La chica del McDonald.

A veces una simple estampa, cuando está bien escrita, alcanza la intensidad de un buen cuento, vease en este artículo que escribió hace algunos años en "El Semanal", Arturo Perez Reverte. ¡Maestro consumado del género!


Era viernes por la noche, casi la hora de entrada de los cines. El Mac Donald estaba lleno hasta los topes y ella llevaba puesta una espantosa gorra de visera y se movía con aire cansado entre la cocina, el mostrador y el micrófono par los pedidos. Un “big Mac”, un menú de pollo con patatas, uno de jamón y queso, repetía con voz monocorde, yendo y viniendo como una autómata, la mirada ausente y agotada. La imaginé levantándose muy temprano, allá en cualquier barrio, a una hora de metro, o de autobús del centro de la ciudad. Era una más de esas jornadas laborales de invierno, que terminaban de noche; se le notaba en los ojos con cercos de fatiga, en la forma en que preguntaba, qué va a tomar, sin mirarte siquiera a la cara. ¿ Cuantas hamburguesas habría despachado aquel día?.
Creo que en otro lugar, en otro momento, vestida de otra forma, sin aquel cansancio asomándole a los ojos, habría parecido bonita. En la cola, pidiendo hamburguesas y cocacola, veinteañeras de su edad, comentaban la película que iban a ver dentro de un rato. Ropa y zapatos de marca, tejanos de los que salen en la tele y risas. Y ella allí echándole horas al otro lado del mostrador, con aquel ridículo gorro en la cabeza, sirviéndoles hamburguesas, para que luego puedan ir a la película de moda.
Total que pagué mi hamburguesa, cobró mirándome sin verme -tenía mordidas las uñas- respondió con un mecánico “a usted” a mis gracias y salí de su vida, sin haberme asomado siquiera a ella.
Decidí sentarme en la mesa de un bar que había enfrente; traté de leer, pero no podía concentrarme. La desolada mirada de la chica me angustiaba el alma. Al rato la vi salir, debía haber terminado su turno, porque vestía con ropa de calle. Se detuvo un instante en la acera, mirando a su alrededor; el chico estaba apoyado en una jardinera. Llevaba el pelo largo y revuelto y una cazadora de cuero, botas y una moto de mensajero. Entonces ella fue hacia él y se le abrazó como un náufrago puede abrazarse a un salvavidas. Y se besaron.
Después en la mesa de al lado alguien dijo algo sobre la juventud y sobre los ideales y sobre la falta de no sé qué. Yo cerré el libro y miré hacia el tráfico que se había tragado media hora antes a la pareja. Me hubiera gustado volverme hacia la mesa de al lado y decir: ¿ De qué juventud habla usted señora?. De esa que sale en los anuncios de la tele, en las encuestas sobre universitarios y en la ruta del bacalao o de esos jóvenes que trabajan y luchan o quieren hacerlo, de los miles de jóvenes estafados, engañados en un empleo basura, de las parejas que tienen veinte años y ya parieron hijos que solo heredarán la cola del paro.

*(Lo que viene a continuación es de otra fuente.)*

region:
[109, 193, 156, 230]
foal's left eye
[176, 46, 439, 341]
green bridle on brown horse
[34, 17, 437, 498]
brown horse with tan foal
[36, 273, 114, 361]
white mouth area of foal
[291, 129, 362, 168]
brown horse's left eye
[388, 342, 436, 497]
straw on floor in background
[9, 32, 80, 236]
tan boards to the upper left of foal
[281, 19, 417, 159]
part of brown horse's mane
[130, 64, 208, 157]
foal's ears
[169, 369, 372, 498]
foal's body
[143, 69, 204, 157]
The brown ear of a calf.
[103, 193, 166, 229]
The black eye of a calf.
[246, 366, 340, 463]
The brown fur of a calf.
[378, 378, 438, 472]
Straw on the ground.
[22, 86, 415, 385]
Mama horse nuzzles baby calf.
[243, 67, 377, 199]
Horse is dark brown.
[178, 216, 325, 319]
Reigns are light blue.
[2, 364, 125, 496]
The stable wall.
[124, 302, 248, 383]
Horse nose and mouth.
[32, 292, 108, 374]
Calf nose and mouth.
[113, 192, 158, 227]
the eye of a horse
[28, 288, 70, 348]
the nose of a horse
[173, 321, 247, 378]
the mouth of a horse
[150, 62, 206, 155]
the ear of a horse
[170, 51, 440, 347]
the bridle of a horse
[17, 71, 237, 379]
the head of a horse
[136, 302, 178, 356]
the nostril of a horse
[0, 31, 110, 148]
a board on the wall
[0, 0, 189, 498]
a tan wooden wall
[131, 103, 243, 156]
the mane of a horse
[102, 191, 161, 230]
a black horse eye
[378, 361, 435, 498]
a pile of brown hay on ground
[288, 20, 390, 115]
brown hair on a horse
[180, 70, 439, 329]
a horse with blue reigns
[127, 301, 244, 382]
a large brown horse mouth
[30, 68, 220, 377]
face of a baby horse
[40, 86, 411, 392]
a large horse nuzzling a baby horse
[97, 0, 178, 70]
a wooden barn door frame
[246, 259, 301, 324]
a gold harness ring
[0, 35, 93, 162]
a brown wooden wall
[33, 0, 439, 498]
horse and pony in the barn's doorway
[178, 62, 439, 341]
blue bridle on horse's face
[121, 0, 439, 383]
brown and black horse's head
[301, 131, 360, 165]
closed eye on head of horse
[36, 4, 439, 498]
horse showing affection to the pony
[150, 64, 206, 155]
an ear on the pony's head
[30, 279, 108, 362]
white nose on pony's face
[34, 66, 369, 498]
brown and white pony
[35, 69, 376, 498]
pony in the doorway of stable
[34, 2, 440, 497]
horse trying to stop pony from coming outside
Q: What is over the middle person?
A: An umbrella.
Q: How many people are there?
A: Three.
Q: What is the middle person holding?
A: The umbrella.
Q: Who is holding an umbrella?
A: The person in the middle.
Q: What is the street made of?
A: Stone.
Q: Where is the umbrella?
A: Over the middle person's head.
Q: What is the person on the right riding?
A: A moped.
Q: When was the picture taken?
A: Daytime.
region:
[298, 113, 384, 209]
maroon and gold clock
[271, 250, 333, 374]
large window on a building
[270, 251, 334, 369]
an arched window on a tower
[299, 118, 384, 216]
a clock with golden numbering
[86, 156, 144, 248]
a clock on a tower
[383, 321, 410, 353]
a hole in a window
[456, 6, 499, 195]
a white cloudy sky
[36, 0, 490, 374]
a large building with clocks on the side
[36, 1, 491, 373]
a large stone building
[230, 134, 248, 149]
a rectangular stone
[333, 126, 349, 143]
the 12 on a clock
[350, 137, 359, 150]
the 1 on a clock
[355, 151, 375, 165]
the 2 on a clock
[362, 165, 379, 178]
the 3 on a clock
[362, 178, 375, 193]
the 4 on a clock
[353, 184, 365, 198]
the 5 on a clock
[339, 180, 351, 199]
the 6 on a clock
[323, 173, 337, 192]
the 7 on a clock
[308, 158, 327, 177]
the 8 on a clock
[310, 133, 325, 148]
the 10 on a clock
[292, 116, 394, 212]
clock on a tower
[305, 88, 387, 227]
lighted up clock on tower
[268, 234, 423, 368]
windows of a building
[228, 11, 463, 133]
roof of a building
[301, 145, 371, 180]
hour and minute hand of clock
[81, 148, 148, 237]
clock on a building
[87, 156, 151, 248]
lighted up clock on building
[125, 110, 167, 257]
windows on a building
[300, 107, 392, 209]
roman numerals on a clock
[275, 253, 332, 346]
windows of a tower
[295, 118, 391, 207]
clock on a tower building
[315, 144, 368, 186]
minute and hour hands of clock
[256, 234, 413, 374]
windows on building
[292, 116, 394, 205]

Aquella tarde me hubiera vuelto hacia la mesa de al lado para decir todo eso, pero me callé. Al menos me dije, la chica y el mensajero de la moto, se besaban en la boca despacio, con infinita ternura y eso era algo que nadie les podía quitar. Tal vez en ese momento, se acariciaban el uno al otro, abrazados, en algún lugar de las afueras de la ciudad, y por un momento, la hamburguesería, la moto, el resto del jodido mundo, estaban muy lejos, a miles de años luz. Entonces pedí otra cerveza, les dediqué una sonrisa cómplice y continué con lo que estaba haciendo.